(Dataset entries)

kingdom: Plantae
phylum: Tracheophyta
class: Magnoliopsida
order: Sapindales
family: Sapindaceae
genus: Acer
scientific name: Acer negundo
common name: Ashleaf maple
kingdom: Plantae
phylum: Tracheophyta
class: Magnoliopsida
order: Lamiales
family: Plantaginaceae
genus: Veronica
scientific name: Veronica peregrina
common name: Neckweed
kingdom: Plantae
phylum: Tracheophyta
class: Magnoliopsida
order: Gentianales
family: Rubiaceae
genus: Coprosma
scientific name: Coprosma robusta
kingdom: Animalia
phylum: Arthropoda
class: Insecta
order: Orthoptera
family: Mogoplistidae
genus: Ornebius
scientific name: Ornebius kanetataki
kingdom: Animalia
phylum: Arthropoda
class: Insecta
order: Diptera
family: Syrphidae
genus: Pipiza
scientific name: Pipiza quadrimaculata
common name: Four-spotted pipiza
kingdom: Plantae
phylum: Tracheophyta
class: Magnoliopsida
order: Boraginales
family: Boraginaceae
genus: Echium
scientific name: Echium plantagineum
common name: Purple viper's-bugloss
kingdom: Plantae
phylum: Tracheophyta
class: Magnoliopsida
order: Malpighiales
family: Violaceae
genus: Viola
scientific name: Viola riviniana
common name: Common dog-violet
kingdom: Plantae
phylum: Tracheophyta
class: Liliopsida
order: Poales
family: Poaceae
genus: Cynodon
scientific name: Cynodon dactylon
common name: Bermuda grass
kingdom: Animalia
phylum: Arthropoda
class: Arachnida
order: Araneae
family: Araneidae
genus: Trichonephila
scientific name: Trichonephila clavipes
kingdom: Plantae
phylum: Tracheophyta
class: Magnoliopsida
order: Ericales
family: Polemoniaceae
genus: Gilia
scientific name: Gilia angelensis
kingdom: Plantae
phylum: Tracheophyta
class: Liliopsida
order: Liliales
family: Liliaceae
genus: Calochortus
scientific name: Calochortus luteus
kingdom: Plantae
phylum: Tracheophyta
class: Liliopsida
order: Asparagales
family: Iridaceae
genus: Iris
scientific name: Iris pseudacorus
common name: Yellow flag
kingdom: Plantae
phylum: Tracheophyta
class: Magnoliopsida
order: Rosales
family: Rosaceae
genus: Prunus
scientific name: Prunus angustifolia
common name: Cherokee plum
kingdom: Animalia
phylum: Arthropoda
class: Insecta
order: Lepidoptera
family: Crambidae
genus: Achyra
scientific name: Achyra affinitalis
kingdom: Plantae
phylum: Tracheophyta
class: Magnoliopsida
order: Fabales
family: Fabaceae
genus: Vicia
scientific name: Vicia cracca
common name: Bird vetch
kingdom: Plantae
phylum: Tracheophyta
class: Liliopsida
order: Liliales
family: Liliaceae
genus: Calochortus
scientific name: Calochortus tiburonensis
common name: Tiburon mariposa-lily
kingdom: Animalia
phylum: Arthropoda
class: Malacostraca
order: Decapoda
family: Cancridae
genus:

WORK TO COMPLETE:
Can you write out all the records again, switching every "common name" to "vernacular name" and leaving everything else unchanged?

TASK SOLUTION:
kingdom: Plantae
phylum: Tracheophyta
class: Magnoliopsida
order: Sapindales
family: Sapindaceae
genus: Acer
scientific name: Acer negundo
vernacular name: Ashleaf maple
kingdom: Plantae
phylum: Tracheophyta
class: Magnoliopsida
order: Lamiales
family: Plantaginaceae
genus: Veronica
scientific name: Veronica peregrina
vernacular name: Neckweed
kingdom: Plantae
phylum: Tracheophyta
class: Magnoliopsida
order: Gentianales
family: Rubiaceae
genus: Coprosma
scientific name: Coprosma robusta
kingdom: Animalia
phylum: Arthropoda
class: Insecta
order: Orthoptera
family: Mogoplistidae
genus: Ornebius
scientific name: Ornebius kanetataki
kingdom: Animalia
phylum: Arthropoda
class: Insecta
order: Diptera
family: Syrphidae
genus: Pipiza
scientific name: Pipiza quadrimaculata
vernacular name: Four-spotted pipiza
kingdom: Plantae
phylum: Tracheophyta
class: Magnoliopsida
order: Boraginales
family: Boraginaceae
genus: Echium
scientific name: Echium plantagineum
vernacular name: Purple viper's-bugloss
kingdom: Plantae
phylum: Tracheophyta
class: Magnoliopsida
order: Malpighiales
family: Violaceae
genus: Viola
scientific name: Viola riviniana
vernacular name: Common dog-violet
kingdom: Plantae
phylum: Tracheophyta
class: Liliopsida
order: Poales
family: Poaceae
genus: Cynodon
scientific name: Cynodon dactylon
vernacular name: Bermuda grass
kingdom: Animalia
phylum: Arthropoda
class: Arachnida
order: Araneae
family: Araneidae
genus: Trichonephila
scientific name: Trichonephila clavipes
kingdom: Plantae
phylum: Tracheophyta
class: Magnoliopsida
order: Ericales
family: Polemoniaceae
genus: Gilia
scientific name: Gilia angelensis
kingdom: Plantae
phylum: Tracheophyta
class: Liliopsida
order: Liliales
family: Liliaceae
genus: Calochortus
scientific name: Calochortus luteus
kingdom: Plantae
phylum: Tracheophyta
class: Liliopsida
order: Asparagales
family: Iridaceae
genus: Iris
scientific name: Iris pseudacorus
vernacular name: Yellow flag
kingdom: Plantae
phylum: Tracheophyta
class: Magnoliopsida
order: Rosales
family: Rosaceae
genus: Prunus
scientific name: Prunus angustifolia
vernacular name: Cherokee plum
kingdom: Animalia
phylum: Arthropoda
class: Insecta
order: Lepidoptera
family: Crambidae
genus: Achyra
scientific name: Achyra affinitalis
kingdom: Plantae
phylum: Tracheophyta
class: Magnoliopsida
order: Fabales
family: Fabaceae
genus: Vicia
scientific name: Vicia cracca
vernacular name: Bird vetch
kingdom: Plantae
phylum: Tracheophyta
class: Liliopsida
order: Liliales
family: Liliaceae
genus: Calochortus
scientific name: Calochortus tiburonensis
vernacular name: Tiburon mariposa-lily
kingdom: Animalia
phylum: Arthropoda
class: Malacostraca
order: Decapoda
family: Cancridae
genus:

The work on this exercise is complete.